- Born: April 9, 1975 (age 51) St. Petersburg, Soviet Union
- Citizenship: Russian, American
- Education: University of Utah University of California, Berkeley
- Relatives: Alexei Efros (father)
- Awards: Guggenheim Fellowship (2008); ACM Prize in Computing (2016);
- Scientific career
- Fields: Computer Science
- Workplaces: University of Oxford Carnegie Mellon University University of California, Berkeley
- Thesis: Data-driven Approaches for Texture and Motion (2003)
- Doctoral advisor: Jitendra Malik

= Alexei A. Efros =

American computer scientist

Alexei "Alyosha" A. Efros (born 9 April 1975) is a Russian-American computer scientist and professor at University of California, Berkeley. He has contributed to the field of computer vision, and his work has been referenced in Wired, BBC News, The New York Times, and The New Yorker.

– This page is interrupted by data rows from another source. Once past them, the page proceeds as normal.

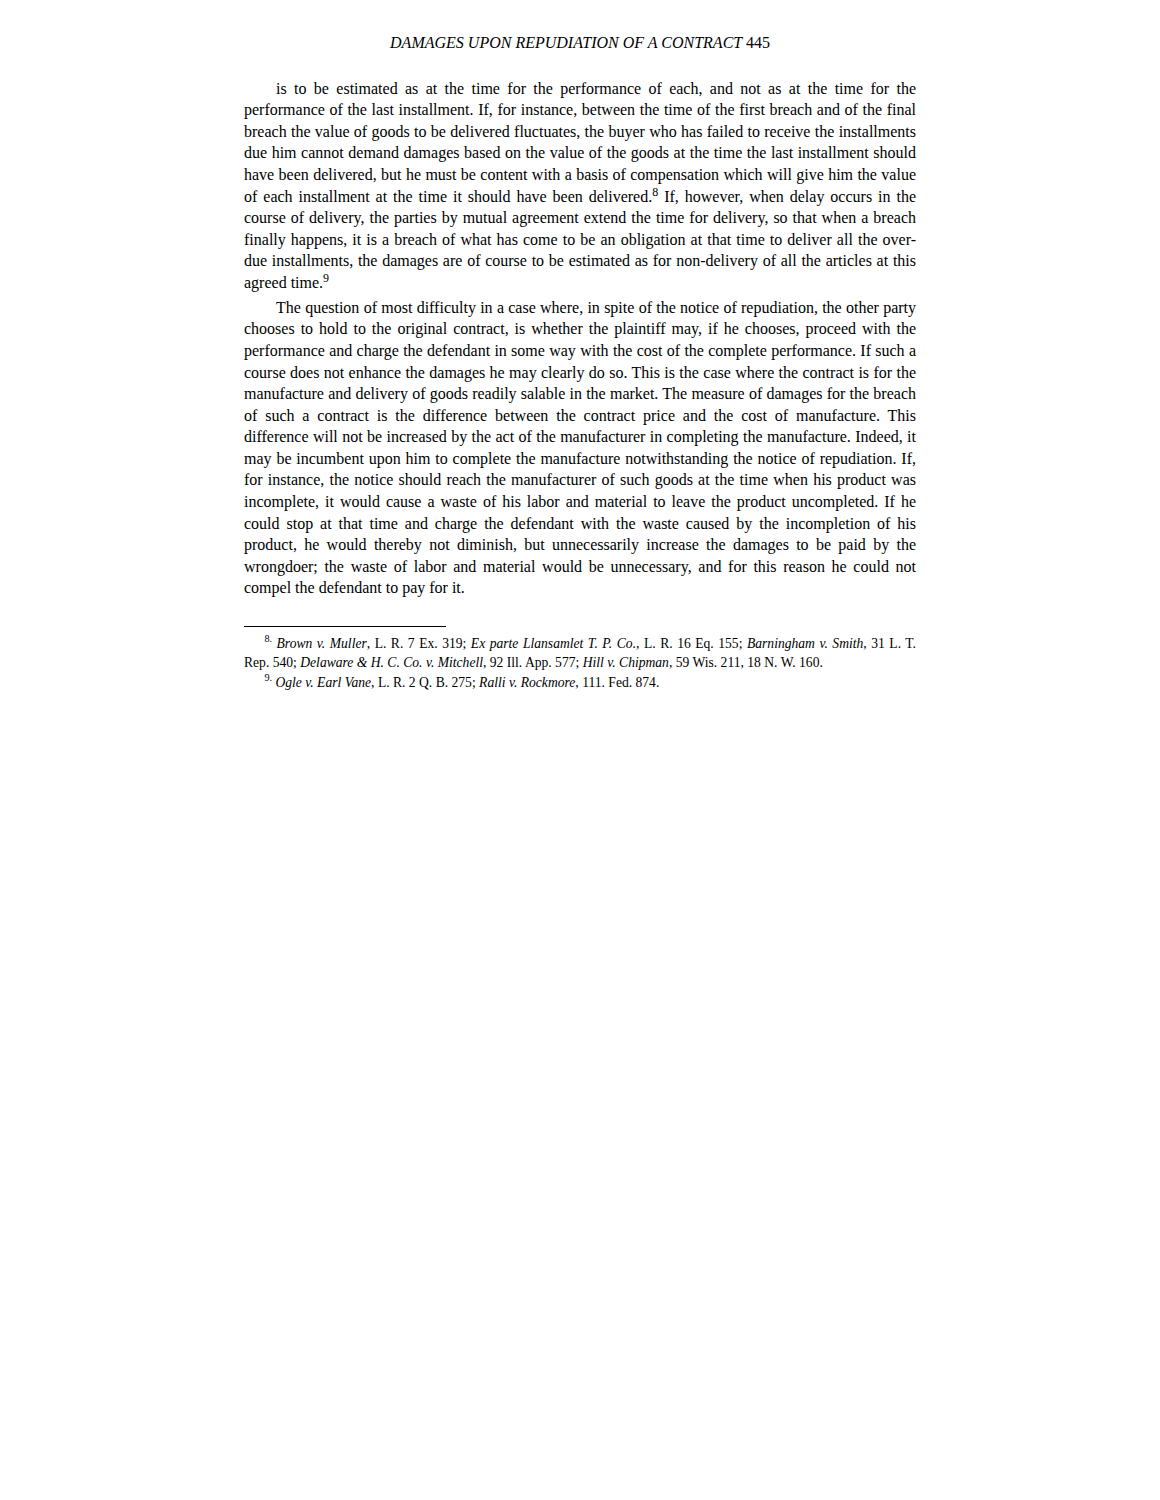DAMAGES UPON REPUDIATION OF A CONTRACT 445
is to be estimated as at the time for the performance of each, and not as at the time for the performance of the last installment. If, for instance, between the time of the first breach and of the final breach the value of goods to be delivered fluctuates, the buyer who has failed to receive the installments due him cannot demand damages based on the value of the goods at the time the last installment should have been delivered, but he must be content with a basis of compensation which will give him the value of each installment at the time it should have been delivered.8 If, however, when delay occurs in the course of delivery, the parties by mutual agreement extend the time for delivery, so that when a breach finally happens, it is a breach of what has come to be an obligation at that time to deliver all the over-due installments, the damages are of course to be estimated as for non-delivery of all the articles at this agreed time.9
The question of most difficulty in a case where, in spite of the notice of repudiation, the other party chooses to hold to the original contract, is whether the plaintiff may, if he chooses, proceed with the performance and charge the defendant in some way with the cost of the complete performance. If such a course does not enhance the damages he may clearly do so. This is the case where the contract is for the manufacture and delivery of goods readily salable in the market. The measure of damages for the breach of such a contract is the difference between the contract price and the cost of manufacture. This difference will not be increased by the act of the manufacturer in completing the manufacture. Indeed, it may be incumbent upon him to complete the manufacture notwithstanding the notice of repudiation. If, for instance, the notice should reach the manufacturer of such goods at the time when his product was incomplete, it would cause a waste of his labor and material to leave the product uncompleted. If he could stop at that time and charge the defendant with the waste caused by the incompletion of his product, he would thereby not diminish, but unnecessarily increase the damages to be paid by the wrongdoer; the waste of labor and material would be unnecessary, and for this reason he could not compel the defendant to pay for it.
8. Brown v. Muller, L. R. 7 Ex. 319; Ex parte Llansamlet T. P. Co., L. R. 16 Eq. 155; Barningham v. Smith, 31 L. T. Rep. 540; Delaware & H. C. Co. v. Mitchell, 92 Ill. App. 577; Hill v. Chipman, 59 Wis. 211, 18 N. W. 160.
9. Ogle v. Earl Vane, L. R. 2 Q. B. 275; Ralli v. Rockmore, 111. Fed. 874.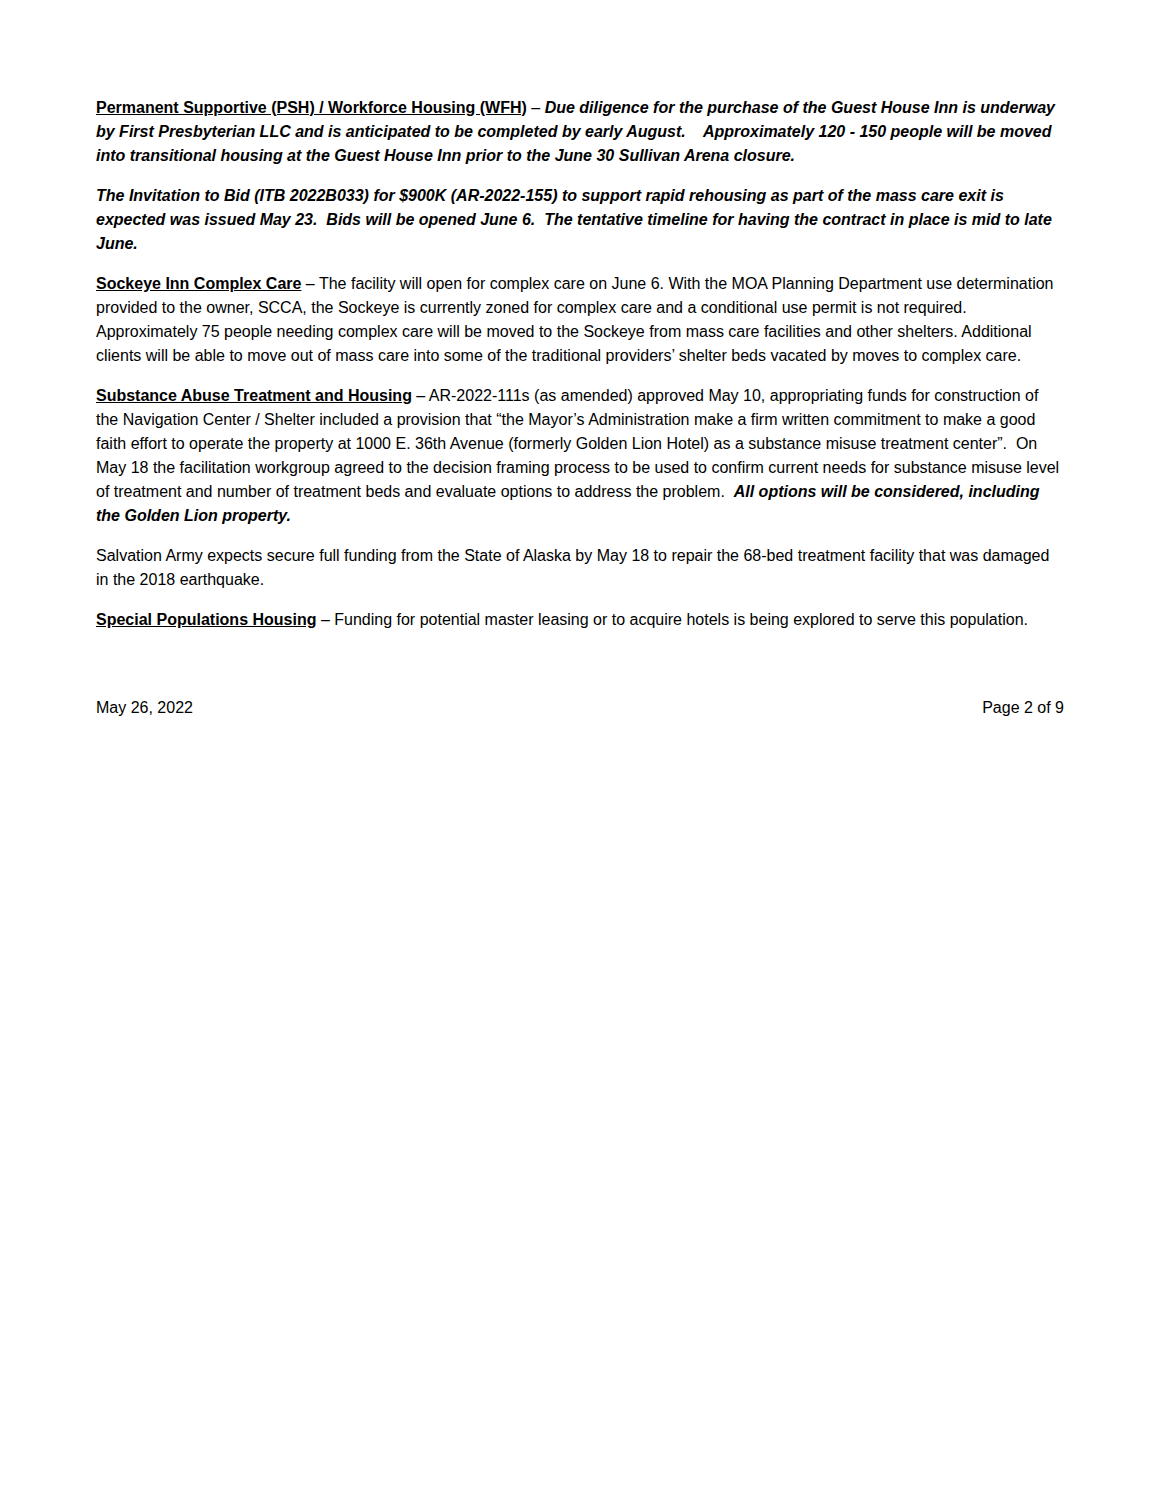Permanent Supportive (PSH) / Workforce Housing (WFH) – Due diligence for the purchase of the Guest House Inn is underway by First Presbyterian LLC and is anticipated to be completed by early August. Approximately 120 - 150 people will be moved into transitional housing at the Guest House Inn prior to the June 30 Sullivan Arena closure.
The Invitation to Bid (ITB 2022B033) for $900K (AR-2022-155) to support rapid rehousing as part of the mass care exit is expected was issued May 23. Bids will be opened June 6. The tentative timeline for having the contract in place is mid to late June.
Sockeye Inn Complex Care – The facility will open for complex care on June 6. With the MOA Planning Department use determination provided to the owner, SCCA, the Sockeye is currently zoned for complex care and a conditional use permit is not required. Approximately 75 people needing complex care will be moved to the Sockeye from mass care facilities and other shelters. Additional clients will be able to move out of mass care into some of the traditional providers’ shelter beds vacated by moves to complex care.
Substance Abuse Treatment and Housing – AR-2022-111s (as amended) approved May 10, appropriating funds for construction of the Navigation Center / Shelter included a provision that “the Mayor’s Administration make a firm written commitment to make a good faith effort to operate the property at 1000 E. 36th Avenue (formerly Golden Lion Hotel) as a substance misuse treatment center”. On May 18 the facilitation workgroup agreed to the decision framing process to be used to confirm current needs for substance misuse level of treatment and number of treatment beds and evaluate options to address the problem. All options will be considered, including the Golden Lion property.
Salvation Army expects secure full funding from the State of Alaska by May 18 to repair the 68-bed treatment facility that was damaged in the 2018 earthquake.
Special Populations Housing – Funding for potential master leasing or to acquire hotels is being explored to serve this population.
May 26, 2022 Page 2 of 9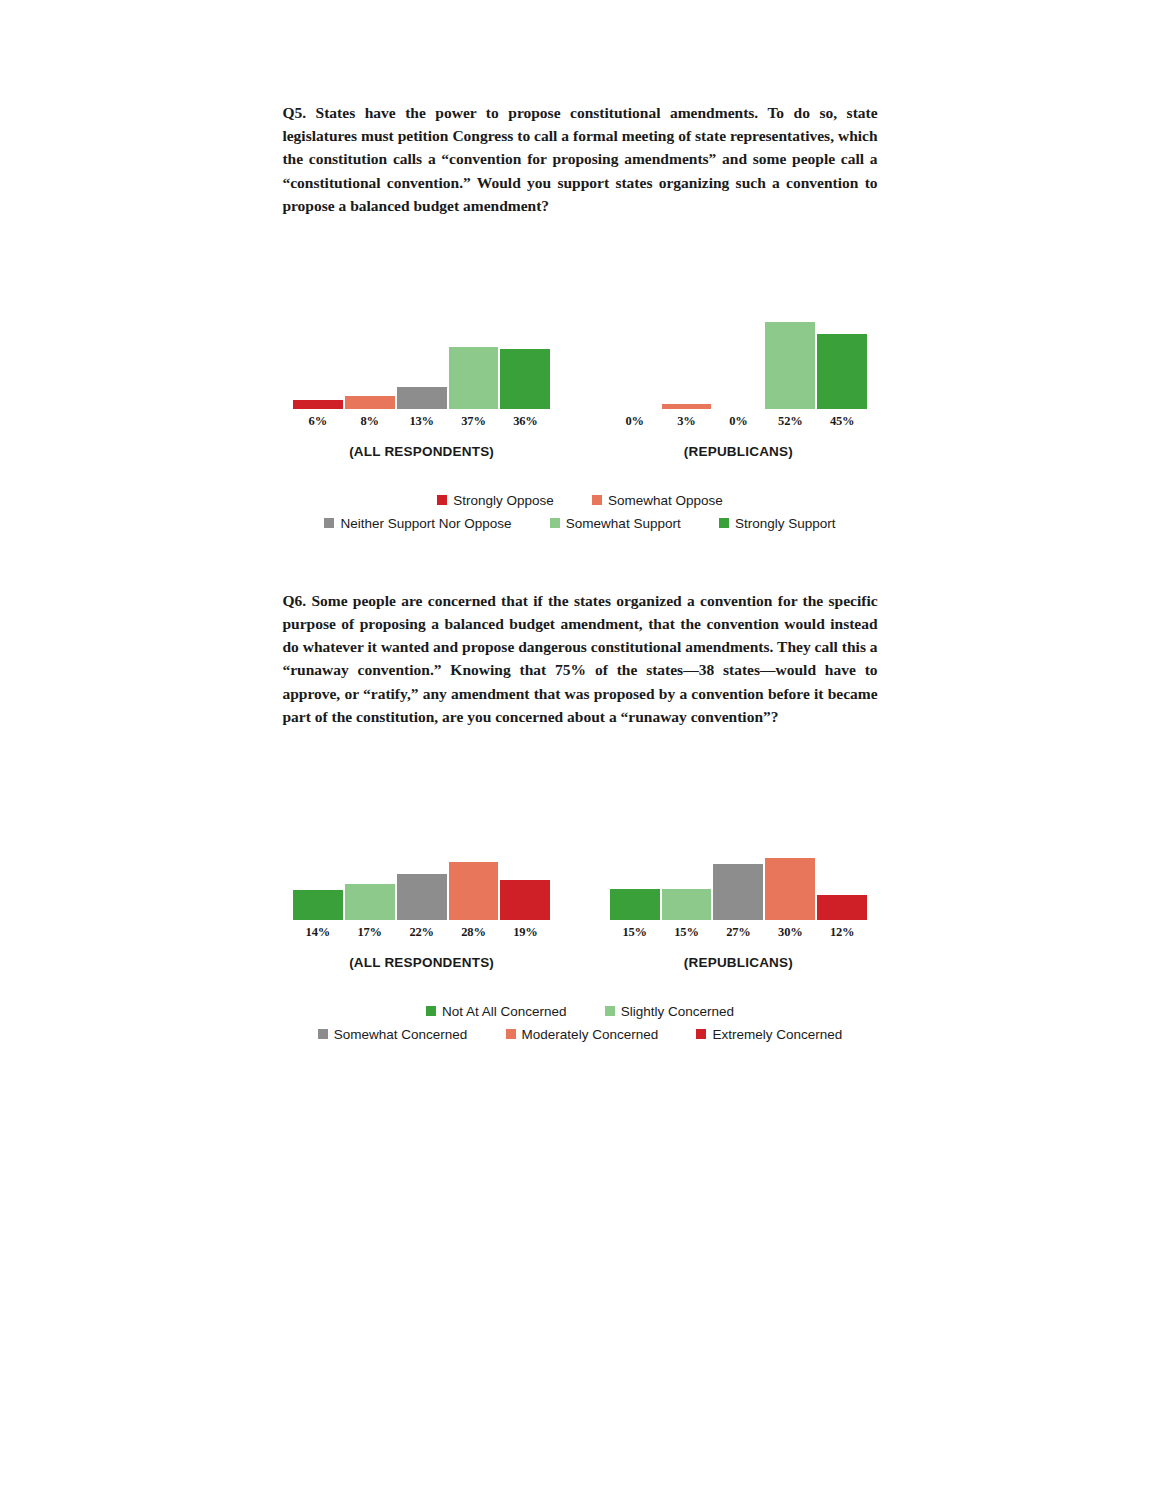Q5. States have the power to propose constitutional amendments. To do so, state legislatures must petition Congress to call a formal meeting of state representatives, which the constitution calls a “convention for proposing amendments” and some people call a “constitutional convention.” Would you support states organizing such a convention to propose a balanced budget amendment?
6% 8% 13% 37% 36%
(ALL RESPONDENTS)
0% 3% 0% 52% 45%
(REPUBLICANS)
Strongly Oppose Somewhat Oppose Neither Support Nor Oppose Somewhat Support Strongly Support
Q6. Some people are concerned that if the states organized a convention for the specific purpose of proposing a balanced budget amendment, that the convention would instead do whatever it wanted and propose dangerous constitutional amendments. They call this a “runaway convention.” Knowing that 75% of the states—38 states—would have to approve, or “ratify,” any amendment that was proposed by a convention before it became part of the constitution, are you concerned about a “runaway convention”?
14% 17% 22% 28% 19%
(ALL RESPONDENTS)
15% 15% 27% 30% 12%
(REPUBLICANS)
Not At All Concerned Slightly Concerned Somewhat Concerned Moderately Concerned Extremely Concerned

==Early life and education==
Efros was born in St. Petersburg in the Soviet Union. His father is Alexei L. Efros, then a physics professor at the Ioffe Physico-Technical Institute. His family emigrated to the United States when he was 14 to accommodate his father's career and the family settled in Salt Lake City in 1991.

He graduated from the University of Utah in 1997, and attended University of California, Berkeley for his PhD, where he was advised by Jitendra Malik and graduated in 2003. He then spent a year as a research fellow at the University of Oxford, where he worked with Andrew Zisserman.

==Career==
Efros joined the faculty at Carnegie Mellon University in Pittsburgh, where he remained until 2013 when he joined the faculty of the University of California, Berkeley. He received a Guggenheim Fellowship in 2008. He received the 2016 ACM Prize in Computing.